Volatility completes the picture. When volatility is low and stable, trends have time to develop and compound. Momentum works because trends persist, and trends persist when investors are not being forced to de-risk every time a headline crosses the tape. Low volatility does not mean risk is gone, but it does mean the market is rewarding patience rather than panic.

The broader financial backdrop reinforces this message. The Chicago Fed National Financial Conditions Index remains solidly negative, meaning financial conditions are looser than average. In plain English, money is flowing, credit is available, and the financial system is not under strain. Historically, this kind of reading aligns with continued economic expansion and a market that is willing to reward growth and leadership. It does not eliminate risk, but it dramatically improves the odds for strategies that depend on sustained trends rather than sudden mean reversion.

Last week’s Federal Reserve rate cut fits neatly into this framework. The Fed is no longer trying to slow the economy. It is trying to manage a soft landing while keeping financial conditions from tightening prematurely. The message from policymakers is cautious but clear. More cuts are likely ahead, even if they come slowly and unevenly. For momentum investors, that matters less for the exact timing and more for the direction of travel. A central bank that is easing, rather than tightening, reduces the probability of policy-induced accidents that derail trends.

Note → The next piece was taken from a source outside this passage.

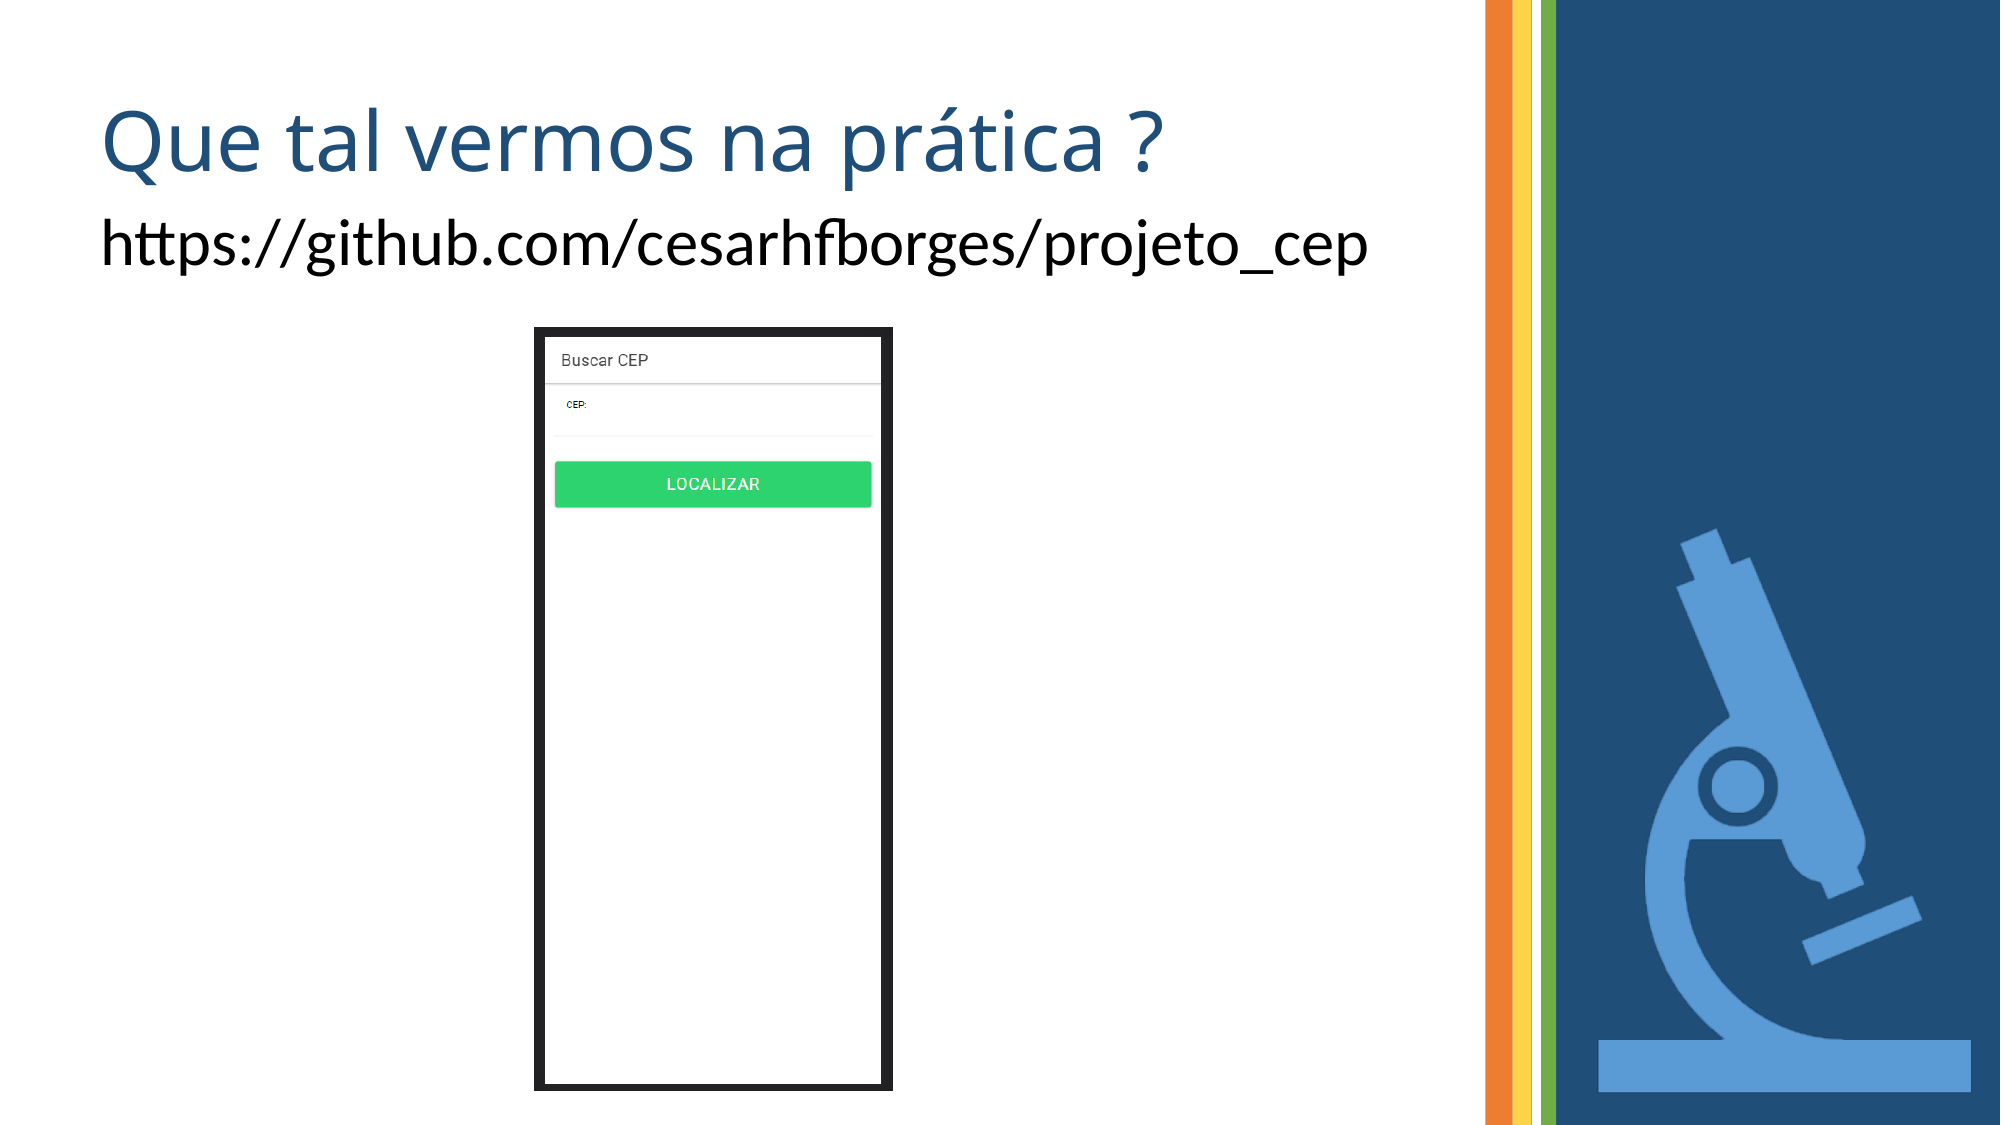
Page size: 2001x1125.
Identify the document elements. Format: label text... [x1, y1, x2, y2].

title Que tal vermos na prática ? [85, 59, 1460, 229]
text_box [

Looking ahead to 2026, the economic story has the potential to improve rather than fade. This is not just a consumption story. It is shaping up as a capital spending story. Corporate investment is being driven by reshoring, supply-chain reconfiguration, and the relentless buildout of data centers to support artificial intelligence, cloud computing, and energy-hungry digital infrastructure. Layer on tax policy changes in the so-called Big Beautiful Bill, including incentives that encourage domestic investment and faster expensing, and you have a framework that supports job creation and real economic activity rather than financial engineering.

This kind of environment tends to favor smaller, more nimble companies. Large multinationals benefit, but small and mid-cap firms often feel the impact more directly through new contracts, expanded capacity, and accelerating revenue growth. That is the fuel that sustains price momentum over multi-year periods.

There is a historical parallel worth remembering here, and it brings us to Thomas Rowe Price. Price founded his firm in 1937, in the shadow of the Great Depression, when pessimism was the default setting. He believed in owning growing businesses with durable competitive advantages and allowing earnings growth to do the heavy lifting over time. He was an early advocate of growth investing and one of the pioneers of small-cap strategies, long before they were fashionable or widely accepted.

Price understood something that remains true today. Markets reward progress. They reward companies that are expanding, reinvesting, and compounding, and they reward investors who are willing to stay with those companies as long as the fundamental and price trends remain intact. His success was not built on prediction. It was built on alignment with long-term economic forces and the discipline to let momentum work.

That is exactly the framework we are operating in today. Tight credit spreads, loose financial conditions, falling policy rates, and a coming wave of capital investment create a backdrop that historically has been fertile ground for small-cap momentum. We will stay disciplined, we will let the market tell us when trends are breaking, and we will continue to use credit and volatility as our early warning system. For now, those signals remain firmly on green, and that is a message worth respecting.

Monthly Portfolio Performance Overview

November was a constructive month for the portfolio, reinforcing the message coming from the broader market and from credit. The majority of holdings posted positive monthly returns, several by wide margins (including several double-digit monthly gains), and leadership was clearly rewarded rather than faded. This is exactly what we want to see in a momentum portfolio. Winners continued to win, laggards remained isolated rather than contagious, and there was no sign of broad internal deterioration.